The amount of charge generated by the photosensor 21 corresponds to the intensity of light impinging on the photosensor 21, for a given integration time. Accordingly, it is important that all of the light directed to the photosensor 21 impinges on the photosensor 21 rather than being reflected or refracted toward another photosensor (known as optical crosstalk).
For example, optical crosstalk may exist between neighboring photosensors in a pixel array. In an ideal imager, light enters only through the surface of the photosensor that directly receives the light stimulus. In reality, however, some light intended for one photosensor also impinges on another photosensor through the sides of the optical path existing between a lens and the photosensor.
Optical crosstalk can bring about undesirable results in the images produced by the imager. The undesirable results can become more pronounced as the density of pixels in the imager array increases, and as pixel size correspondingly decreases. The shrinking pixel sizes and greater pixel density make it increasingly difficult to properly focus incoming light on the photosensor of each pixel without accompanying optical crosstalk.
Optical crosstalk can cause a blurring or reduction in contrast in images produced by the imager. Optical crosstalk also degrades the spatial resolution, reduces overall sensitivity, causes color mixing, and leads to image noise after color correction. As noted above, image degradation can become more pronounced as pixel and related device sizes are reduced. Furthermore, degradation caused by optical crosstalk is more conspicuous at longer wavelengths of light. Light having longer wavelengths penetrates more deeply into the silicon structure of a pixel, providing more opportunities for the light to be reflected or refracted away from its intended target photosensor.

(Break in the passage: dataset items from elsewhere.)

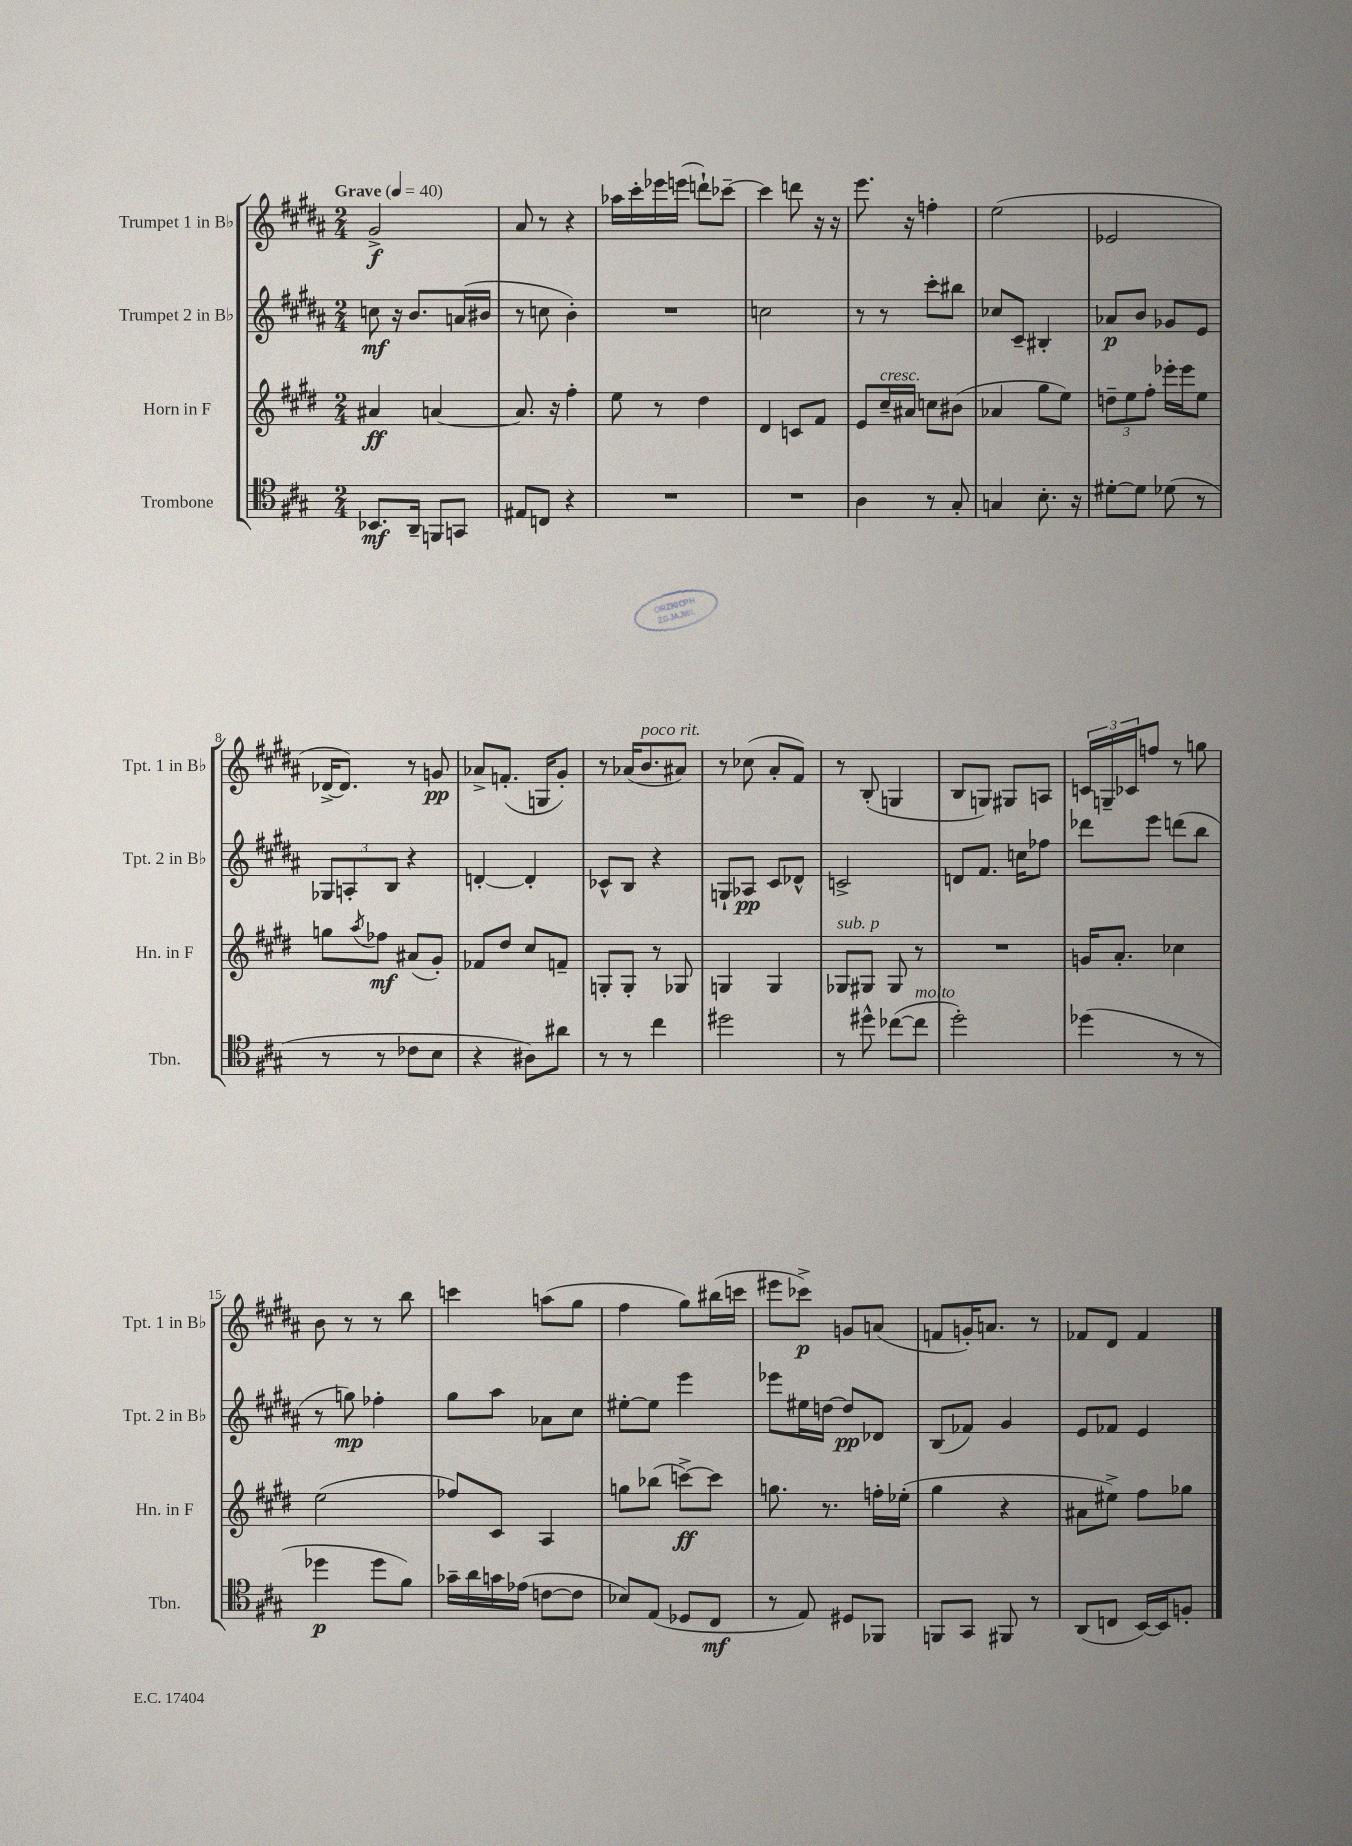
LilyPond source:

<<
\new StaffGroup <<
\new Staff = "s0" \with { instrumentName = "Trumpet 1 in Bb" shortInstrumentName = "Tpt. 1 in Bb" } {
    \clef treble \key b \major \numericTimeSignature \time 2/4 \tempo "Grave" 4 = 40
    gis'2->\f |
    ais'8 r8 r4 |
    aes''16 cis'''16-. ees'''16 e'''16( d'''8-!) ces'''8~-- |
    ces'''4 d'''8 r16 r16 |
    e'''8. r16 f''4-. |
    e''2( |
    ees'2 |
    des'16~-> des'8.) r8 g'8\pp |
    aes'8-> f'8.-.( g16 gis'8-.) |
    r8 aes'16( b'8.^\markup { \italic "poco rit." } ais'8) |
    r8 ces''8( ais'8-. fis'8) |
    r8 b8-.( g4 |
    b8 g8) gis8 a8 |
    \tuplet 3/2 { c'16 g16-- ces'16 } f''8 r8 g''8 |
    b'8 r8 r8 b''8 |
    c'''4 a''8( gis''8 |
    fis''4 gis''8) bis''16( c'''16 |
    eis'''8 ces'''8->\p) g'8 a'8( |
    f'8 g'16-.) a'8. r8 |
    fes'8 dis'8 fes'4 \bar "|." |
}
\new Staff = "s1" \with { instrumentName = "Trumpet 2 in Bb" shortInstrumentName = "Tpt. 2 in Bb" } {
    \clef treble \key b \major \numericTimeSignature \time 2/4
    c''8\mf r16 b'8. a'16( bis'16 |
    r8 c''8 b'4-.) |
    R2 |
    c''2 |
    r8 r8 cis'''8-. bis''8 |
    ces''8 cis'8-- bis4-. |
    aes'8\p b'8 ges'8 e'8 |
    \tuplet 3/2 { ges8 a8-. b8 } r4 |
    d'4~-. d'4-. |
    ces'8-^ b8 r4 |
    g8-! aes8\pp cis'8 des'8-^ |
    c'2-> |
    d'8 fis'8. c''16 fes''8 |
    des'''8 e'''8 d'''8( b''8 |
    r8 g''8\mp) fes''4-. |
    gis''8 ais''8 aes'8 cis''8 |
    eis''8~-. eis''8 e'''4 |
    ees'''8 eis''16 d''16~ d''8\pp des'8 |
    b8( fes'8) gis'4 |
    e'8 fes'8 e'4 \bar "|." |
}
\new Staff = "s2" \with { instrumentName = "Horn in F" shortInstrumentName = "Hn. in F" } {
    \clef treble \key e \major \numericTimeSignature \time 2/4
    ais'4\ff a'4~ |
    a'8. r16 fis''4-. |
    e''8 r8 dis''4 |
    dis'4 c'8 fis'8 |
    e'8 cis''16--^\markup { \italic "cresc." } ais'16 c''8 bis'8( |
    aes'4 gis''8 e''8) |
    \tuplet 3/2 { d''8-- e''8 fis''8-. } ees'''16-. ees'''16 e''8 |
    g''8 \acciaccatura { a''8 } fes''8\mf ais'8( gis'8-.) |
    fes'8 dis''8 cis''8 f'8-- |
    g8-. g8-. r8 ges8 |
    g4 g4 |
    ges8^\markup { \italic "sub. p" } gis8 gis8 r8 |
    R2 |
    g'16 a'8.-. ces''4 |
    e''2( |
    fes''8) cis'8 a4 |
    g''8 bes''8( c'''8~->\ff) c'''8 |
    g''8. r8. f''16-. ees''16-.( |
    gis''4 r4 |
    ais'8 eis''8->) fis''8 ges''8 \bar "|." |
}
\new Staff = "s3" \with { instrumentName = "Trombone" shortInstrumentName = "Tbn." } {
    \clef tenor \key a \major \numericTimeSignature \time 2/4
    bes,8.\mf a,16-- f,8 g,8 |
    eis8 c8 r4 |
    R2 |
    R2 |
    a4 r8 gis8-. |
    g4 b8.-. r16 |
    dis'8~-. dis'8 des'8( r8 |
    r8 r8 ces'8 b8 |
    r4 ais8) ais'8 |
    r8 r8 cis''4 |
    dis''2 |
    r8 dis''8-^ ces''8~( ces''8^\markup { \italic "molto" } |
    d''2-.) |
    des''4( r8 r8 |
    des''4\p des''8 fis'8) |
    ges'16-- a'16 g'16 ees'16( c'8~ c'8 |
    bes8) e8( des8 cis8\mf |
    r8 e8) dis8 fes,8 |
    f,8 gis,8 fis,8 r8 |
    a,8( c8 b,16~) b,16 f8-. \bar "|." |
}
>>
>>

Electrical crosstalk may also occur when the photogenerated signals migrate through the silicon between pixels, and are collected at the wrong photodiode. Electrical crosstalk becomes more pronounced as pixel size decreases, and for longer wavelength light.
FIG. 2 illustrates the problem of optical and electrical crosstalk in a conventional frontside illuminated imager. A conventional frontside illuminated imager includes an array of pixels. For simplicity, a cross section of a single pixel 2 is illustrated. Pixel 2 has, for example, photodiodes, formed within a substrate 41. FIG. 2 also illustrates a metallization and interlayer dielectric layer 51 in contact with the substrate 41. A nitride layer 91, color filter array layer 96, and microlens 97 are also provided. Ideally, incoming light 13 should stay within a photosensor optical path 12 when traveling through a microlens 97 to a respective photosensor of the pixel 2. However, light 13 can be reflected within the respective layers of the imager and at the junctions between these layers. The incoming light 13 can also enter the pixel at different angles, causing the light to be incident on a different photosensor. Loss of the incident light 13 as it travels through the various layers also decreases the quantum efficiency of the device.
As noted, electrical crosstalk may also occur between pixels when photogenerated electrons migrate through the silicon layers. The thicker the silicon layers are, the greater space and opportunity for such migration to occur. However, thicker silicon layers provide greater overall structural stability to a device containing a pixel array.
Accordingly, there is a need and desire for an improved apparatus and method for reducing crosstalk and related electrical interference in imaging devices, without compromising structural stability. There is also a need to more effectively and accurately increase overall pixel sensitivity and provide improved crosstalk immunity without adding complexity to the manufacturing process and/or increasing fabrication costs. There is also a need to increase quantum efficiency. It would further be beneficial to provide an imager device having wafer level packaging.